Collected data:
★ ★ ★ ★ ★
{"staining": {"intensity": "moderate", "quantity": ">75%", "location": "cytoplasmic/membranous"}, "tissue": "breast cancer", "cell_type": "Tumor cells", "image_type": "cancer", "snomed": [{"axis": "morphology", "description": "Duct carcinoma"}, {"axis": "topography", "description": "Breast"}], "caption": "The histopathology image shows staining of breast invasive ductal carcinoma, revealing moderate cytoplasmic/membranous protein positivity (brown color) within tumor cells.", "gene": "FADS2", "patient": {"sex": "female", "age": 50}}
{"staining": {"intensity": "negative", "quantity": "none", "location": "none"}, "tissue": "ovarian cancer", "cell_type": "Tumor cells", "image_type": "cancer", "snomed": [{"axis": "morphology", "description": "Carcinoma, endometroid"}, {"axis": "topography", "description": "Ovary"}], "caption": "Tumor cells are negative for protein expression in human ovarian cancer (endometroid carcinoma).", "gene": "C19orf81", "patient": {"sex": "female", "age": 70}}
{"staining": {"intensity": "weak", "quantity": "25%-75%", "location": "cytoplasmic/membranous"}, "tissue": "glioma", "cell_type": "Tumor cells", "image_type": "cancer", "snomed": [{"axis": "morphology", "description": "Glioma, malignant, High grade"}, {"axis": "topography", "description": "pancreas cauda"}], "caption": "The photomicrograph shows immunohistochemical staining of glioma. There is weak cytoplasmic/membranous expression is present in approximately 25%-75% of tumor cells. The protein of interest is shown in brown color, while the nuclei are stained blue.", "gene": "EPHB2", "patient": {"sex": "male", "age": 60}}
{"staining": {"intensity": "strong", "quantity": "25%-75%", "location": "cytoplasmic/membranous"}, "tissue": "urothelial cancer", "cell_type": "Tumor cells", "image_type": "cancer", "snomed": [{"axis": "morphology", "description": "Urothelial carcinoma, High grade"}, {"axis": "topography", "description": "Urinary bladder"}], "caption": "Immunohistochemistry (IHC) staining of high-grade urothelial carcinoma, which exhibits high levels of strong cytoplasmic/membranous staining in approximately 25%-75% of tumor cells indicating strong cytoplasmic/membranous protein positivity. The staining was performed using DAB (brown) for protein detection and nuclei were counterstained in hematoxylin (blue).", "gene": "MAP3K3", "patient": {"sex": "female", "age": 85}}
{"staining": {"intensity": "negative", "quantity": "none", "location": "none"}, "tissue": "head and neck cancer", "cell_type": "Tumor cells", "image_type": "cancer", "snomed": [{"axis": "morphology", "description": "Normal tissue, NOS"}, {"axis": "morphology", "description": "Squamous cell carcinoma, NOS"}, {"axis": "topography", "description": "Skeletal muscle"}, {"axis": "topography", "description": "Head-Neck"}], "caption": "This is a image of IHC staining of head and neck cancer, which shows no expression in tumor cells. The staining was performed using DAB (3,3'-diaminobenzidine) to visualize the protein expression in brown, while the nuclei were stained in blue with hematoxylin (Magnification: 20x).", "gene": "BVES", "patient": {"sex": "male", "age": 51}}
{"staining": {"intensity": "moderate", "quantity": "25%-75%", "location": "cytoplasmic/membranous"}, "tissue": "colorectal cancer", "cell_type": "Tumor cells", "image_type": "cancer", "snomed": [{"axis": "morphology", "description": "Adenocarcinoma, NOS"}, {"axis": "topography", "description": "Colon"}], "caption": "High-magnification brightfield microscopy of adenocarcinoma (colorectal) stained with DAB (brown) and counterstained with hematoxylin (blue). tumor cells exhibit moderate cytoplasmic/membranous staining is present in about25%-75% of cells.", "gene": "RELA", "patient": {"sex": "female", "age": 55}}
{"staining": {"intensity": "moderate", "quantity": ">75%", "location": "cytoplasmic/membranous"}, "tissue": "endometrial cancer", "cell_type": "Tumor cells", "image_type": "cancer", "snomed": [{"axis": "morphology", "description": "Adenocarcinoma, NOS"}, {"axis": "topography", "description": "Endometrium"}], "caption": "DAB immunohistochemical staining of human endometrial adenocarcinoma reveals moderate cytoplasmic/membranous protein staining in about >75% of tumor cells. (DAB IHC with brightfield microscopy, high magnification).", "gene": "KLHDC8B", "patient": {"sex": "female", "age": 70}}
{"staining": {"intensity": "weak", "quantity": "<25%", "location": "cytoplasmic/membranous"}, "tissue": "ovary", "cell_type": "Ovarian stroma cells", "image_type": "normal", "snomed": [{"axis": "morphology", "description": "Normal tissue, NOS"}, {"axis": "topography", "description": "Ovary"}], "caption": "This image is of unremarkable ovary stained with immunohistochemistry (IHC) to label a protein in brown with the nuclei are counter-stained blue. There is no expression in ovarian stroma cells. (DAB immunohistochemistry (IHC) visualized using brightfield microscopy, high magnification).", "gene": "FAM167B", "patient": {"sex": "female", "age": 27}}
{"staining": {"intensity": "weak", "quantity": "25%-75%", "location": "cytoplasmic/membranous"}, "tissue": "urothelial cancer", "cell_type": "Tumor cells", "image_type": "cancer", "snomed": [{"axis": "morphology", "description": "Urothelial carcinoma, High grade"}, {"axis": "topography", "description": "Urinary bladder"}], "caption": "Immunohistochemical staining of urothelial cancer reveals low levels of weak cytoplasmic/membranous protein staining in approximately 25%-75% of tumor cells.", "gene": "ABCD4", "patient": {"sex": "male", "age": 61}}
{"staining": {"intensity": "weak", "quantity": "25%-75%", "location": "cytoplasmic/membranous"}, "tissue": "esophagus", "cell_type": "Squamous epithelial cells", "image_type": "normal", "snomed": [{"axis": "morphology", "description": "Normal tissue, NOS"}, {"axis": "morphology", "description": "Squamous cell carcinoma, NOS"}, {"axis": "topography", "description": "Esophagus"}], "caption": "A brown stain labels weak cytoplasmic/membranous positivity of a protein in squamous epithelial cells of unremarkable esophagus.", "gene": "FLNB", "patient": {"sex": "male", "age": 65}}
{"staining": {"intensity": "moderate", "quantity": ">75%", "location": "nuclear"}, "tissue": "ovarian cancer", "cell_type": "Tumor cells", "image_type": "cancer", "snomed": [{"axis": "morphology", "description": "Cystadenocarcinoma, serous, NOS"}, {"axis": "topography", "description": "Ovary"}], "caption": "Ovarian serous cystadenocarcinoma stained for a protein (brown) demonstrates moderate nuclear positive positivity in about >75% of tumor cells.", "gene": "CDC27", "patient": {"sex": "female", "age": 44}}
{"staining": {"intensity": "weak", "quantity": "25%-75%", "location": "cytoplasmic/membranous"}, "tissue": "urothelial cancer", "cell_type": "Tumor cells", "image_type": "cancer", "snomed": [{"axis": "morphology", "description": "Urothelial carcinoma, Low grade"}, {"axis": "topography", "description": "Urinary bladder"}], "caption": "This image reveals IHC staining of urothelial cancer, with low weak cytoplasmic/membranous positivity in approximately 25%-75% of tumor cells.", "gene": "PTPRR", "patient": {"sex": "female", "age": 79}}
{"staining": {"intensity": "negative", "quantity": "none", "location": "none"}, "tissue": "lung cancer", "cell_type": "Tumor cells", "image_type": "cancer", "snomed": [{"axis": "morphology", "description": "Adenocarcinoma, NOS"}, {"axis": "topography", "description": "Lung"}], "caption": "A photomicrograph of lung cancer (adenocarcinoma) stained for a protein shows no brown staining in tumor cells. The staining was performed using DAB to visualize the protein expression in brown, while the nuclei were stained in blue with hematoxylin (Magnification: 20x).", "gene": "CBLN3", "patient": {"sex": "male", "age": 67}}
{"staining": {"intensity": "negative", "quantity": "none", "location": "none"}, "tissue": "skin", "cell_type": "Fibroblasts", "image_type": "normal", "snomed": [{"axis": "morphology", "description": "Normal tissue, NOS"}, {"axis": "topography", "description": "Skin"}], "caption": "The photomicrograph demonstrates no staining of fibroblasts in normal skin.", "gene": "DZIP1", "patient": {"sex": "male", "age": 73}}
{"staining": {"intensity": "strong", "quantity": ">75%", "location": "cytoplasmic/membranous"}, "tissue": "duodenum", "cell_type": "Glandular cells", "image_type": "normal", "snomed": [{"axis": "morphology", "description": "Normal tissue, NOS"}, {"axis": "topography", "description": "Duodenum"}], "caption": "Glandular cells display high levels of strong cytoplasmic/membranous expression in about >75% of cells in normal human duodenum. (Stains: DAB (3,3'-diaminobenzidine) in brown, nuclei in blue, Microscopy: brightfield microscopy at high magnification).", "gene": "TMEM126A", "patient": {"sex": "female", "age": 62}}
★ ★ ★ ★ ★
WORK REQUEST: Using the records above, copy all lines that include the word "demonstrates".

EXERCISE OUTPUT:
{"staining": {"intensity": "moderate", "quantity": ">75%", "location": "nuclear"}, "tissue": "ovarian cancer", "cell_type": "Tumor cells", "image_type": "cancer", "snomed": [{"axis": "morphology", "description": "Cystadenocarcinoma, serous, NOS"}, {"axis": "topography", "description": "Ovary"}], "caption": "Ovarian serous cystadenocarcinoma stained for a protein (brown) demonstrates moderate nuclear positive positivity in about >75% of tumor cells.", "gene": "CDC27", "patient": {"sex": "female", "age": 44}}
{"staining": {"intensity": "negative", "quantity": "none", "location": "none"}, "tissue": "skin", "cell_type": "Fibroblasts", "image_type": "normal", "snomed": [{"axis": "morphology", "description": "Normal tissue, NOS"}, {"axis": "topography", "description": "Skin"}], "caption": "The photomicrograph demonstrates no staining of fibroblasts in normal skin.", "gene": "DZIP1", "patient": {"sex": "male", "age": 73}}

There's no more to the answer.